Armut als Chance: Die mittellose Mittelschicht weiß in Berlin gut zu leben / Von Thomas Brussig

„Berlin ist arm, aber sexy“, sagte unser Regierender im Wahlkampf süffisant. Zugegeben: Auch ich habe es immer als einen Vorzug Berlins gesehen, dass du hier auch mit wenig Geld leben kannst. Diese Eigenschaft der Stadt könnte sie gerade im Hinblick auf die gegenwärtige Diskussion um das Prekariat (Tusch: Ein neues Wort, das kein Anglizismus und obendrein einleuchtend ist!) zu einem Modell machen, zur Avantgarde.
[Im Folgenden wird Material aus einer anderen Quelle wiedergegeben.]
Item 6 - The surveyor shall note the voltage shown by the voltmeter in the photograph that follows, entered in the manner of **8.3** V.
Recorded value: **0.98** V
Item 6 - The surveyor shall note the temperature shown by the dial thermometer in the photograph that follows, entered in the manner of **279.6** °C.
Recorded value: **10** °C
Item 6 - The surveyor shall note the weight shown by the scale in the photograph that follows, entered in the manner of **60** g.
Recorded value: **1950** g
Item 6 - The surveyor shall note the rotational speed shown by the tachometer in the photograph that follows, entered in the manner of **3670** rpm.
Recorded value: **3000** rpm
Eins ist klar: Auch in Berlin lebt es sich mit Geld besser als ohne, wie überall. Aber ich behaupte, dass es sich in Berlin mit wenig Geld immer noch viel besser leben lässt als in München, Düsseldorf oder Hamburg. Das wäre eine Binsenweisheit, wenn damit nur ein deutlicher Unterschied bei den Lebenshaltungskosten gemeint wäre.
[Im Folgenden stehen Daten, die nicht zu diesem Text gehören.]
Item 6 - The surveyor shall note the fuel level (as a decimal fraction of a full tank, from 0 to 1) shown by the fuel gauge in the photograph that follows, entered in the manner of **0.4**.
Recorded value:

Es ist gelegentlich von der „gefühlten Armut“ die Rede, und da Berlin die Eigenschaft hat, Armut nicht zu stigmatisieren, wird Armut weniger gefühlt und findet also weniger statt. Obwohl sie objektiv stattfindet: Fast jeder zweite Berliner, so weiß die Statistik, ist Empfänger von sozialen Transferleistungen.
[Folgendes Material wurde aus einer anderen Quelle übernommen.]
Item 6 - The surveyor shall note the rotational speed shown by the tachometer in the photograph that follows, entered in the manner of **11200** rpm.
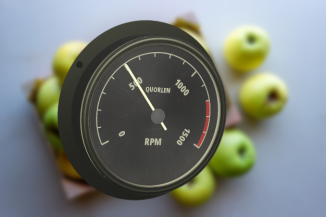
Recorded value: **500** rpm
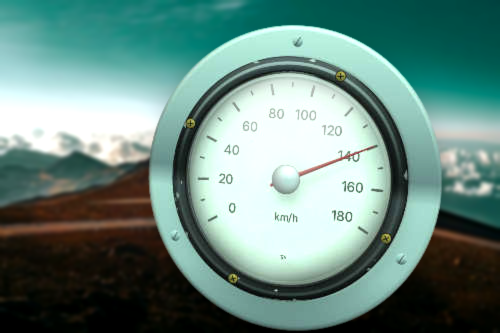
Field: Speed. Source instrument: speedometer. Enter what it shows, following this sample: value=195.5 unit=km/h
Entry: value=140 unit=km/h
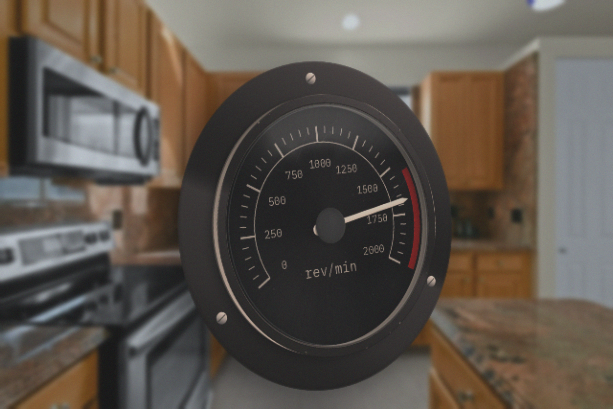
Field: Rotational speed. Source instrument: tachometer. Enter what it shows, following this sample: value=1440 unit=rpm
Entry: value=1675 unit=rpm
Schauen wir auf München, Hochburg des Konsumterrors. Wie reich die Münchner sind, lässt sich an jedem Samstagnachmittag an der Kreuzung Leopold-, Ecke Franz-Josef-Straße beobachten: keine Grünphase, in der nicht ein Porsche über die Kreuzung rollt. Bevor eine Münchnerin das Haus verlässt, muss sie sich eine Stunde vor dem Spiegel zurechtmachen, und wenn sie Sachen trägt, die drei Jahre alt sind, riskiert sie, dass die Nachbarschaft über sie redet.

Da ist Berlin anders. Dem aufgezickten Kapitalismus wird die kalte Schulter gezeigt. Wer keine Garage hat, wagt gar nicht die Anschaffung eines Porsches, und niemand – außer vielleicht den Zugereisten – interessiert sich dafür, in welchen Klamotten du rumläufst. (Wie Berlin mit dieser Haltung zu einer Modemetropole aufsteigen will, ist mir schleierhaft.) Eine tonangebende Oberschicht gibt es hier nicht; die hiesigen Schwerreichen und Großverdiener scheinen mit der Gabe des gekonnten, stilvollen Geldausgebens und Reichtum-zur-Schau-Stellens zu fremdeln. Ein Distinktionsadel hat sich in Berlin nicht ansiedeln können. Schon wer sich eine Sonnenbrille für 100 € kauft, wird für bekloppt gehalten.

Doch die Gleichgültigkeit gegenüber den teuren Dingen, an der die Freunde der schönen Lebensart, die Ästhetisierungsmissionare und Bonvivants schier verzweifeln, ist in einer Situation, in der angesichts der Prekarisierung der Lebensverhältnisse die Karten neu gemischt werden, ein Standortvorteil. Wenn die stilvolle Verarmung zur neuen Massenbewegung wird, lohnt sich ein Blick in Verhältnisse, in denen eine vitale Öffentlichkeit längst unter Einschluss breiter Schichten stattfindet, die statistisch als „von Armut betroffen“ gelten. Denn genau das geschieht in Berlin schon seit Jahren.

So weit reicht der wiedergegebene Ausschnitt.